This manner of administering medicine is of the greatest importance to the sick; it will frequently give relief when all other applications fail. It is supposed that the use of them is of great antiquity; whether this be true or not, the using them to relieve the sick was certainly a very valuable discovery, and no doubt thousands of lives have been saved by it. The doctors have long been in the practice of directing injections to be given to their patients, but they seem to have no other object in administering them than to cause a movement in the bowels; therefore it was immaterial what they were made of.
According to the plan which I have adopted, there are certain important objects aimed at in the administration of medicines to remove disease, viz: to raise the internal heat, promote perspiration, remove the canker, guard against mortification, and restore the digestion. To accomplish these objects, the medicine necessary to remove the complaint must be applied to that part where the disease is seated; if in the stomach only, by taking the medicine it may be removed; but if in the bowels, the same compound must be administered by injection. Whatever is good to cure disease when taken into the stomach, is likewise good for the same purpose if given by injection, as the grand object is to warm the bowels and remove the canker. In all cases of dysentery, colic, piles, and other complaints where the bowels are badly affected, injections should never be dispensed with. They are perfectly safe in all cases, and better that they be used ten times when not needed, than once neglected when they are. In many violent cases, particularly where there is danger of mortification, patients may be relieved by administering medicine in this way, when there would be no chance in any other. I do, therefore, most seriously advise that these considerations be always borne in mind, and that this important way of giving relief be never neglected where there is any chance for it to do good. In many complaints peculiar to females, they are of great importance in giving relief when properly attended to; for which purpose it is only necessary to repeat what has been before stated - let the remedy be applied with judgment and discretion to that part where the disease is seated.
The common preparation for an injection or clyster is to take a teacupful of strong tea made of No. 3, strain it off when hot, and add half a teaspoonful of No. 2, and a teaspoonful of No. 6, when cool enough to give, add half a teaspoonful of No. 1, and the same quantity of nerve powder. (I now use these in combination, using the tincture of each and have it always ready.) In this way you are up-to-date and the liquid compound that you put in the water is clear and there is but very little trouble in giving it. Get the tincture of Nos. 3, 2, 6, 1 and 7, take of each an amount equivalent in strength to that of the amount of powder directed in the foregoing. This would be about: Comp. Tinct. No 3, 2 drachms; Tinct. No. 2, or Capsicum, 3 grains; No. 6, 60 grains, or teaspoon-ful; No. 1, or Lobelia Tinct., I drachm; No. 7, or Tinct. Valerian, I drachm. Mix.

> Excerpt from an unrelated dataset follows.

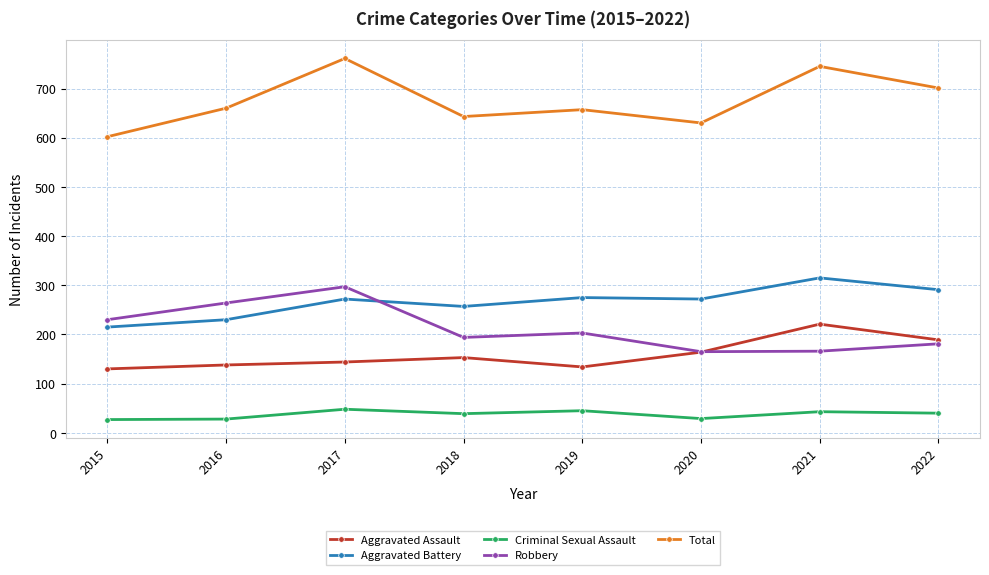

What is the value of the Aggravated Assault point at the 1st from the left?

130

This mixture should be mixed with a quart of fairly warm water and injected, retained for a few minutes and then passed off. This may be repeated as often as required till relief is obtained.

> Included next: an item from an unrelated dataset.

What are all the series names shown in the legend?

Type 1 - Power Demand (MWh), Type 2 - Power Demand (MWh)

Many other articles may be used to advantage in the injections; a tea of witch-hazel and red raspberry leaves, either or both together, are very good in many cases. For Canker, tea of either the articles described for this purpose will answer a good purpose and give the best of results. When the Canker is removed, the bowels will be left sore, in which case give injections of witch-hazel or red raspberry leaves tea, with slippery-elm bark. When injections are used to move the bowels only, No. I should be left out. It is always safe to add the nerve powder, and if there are nervous symptoms, it should never be omitted.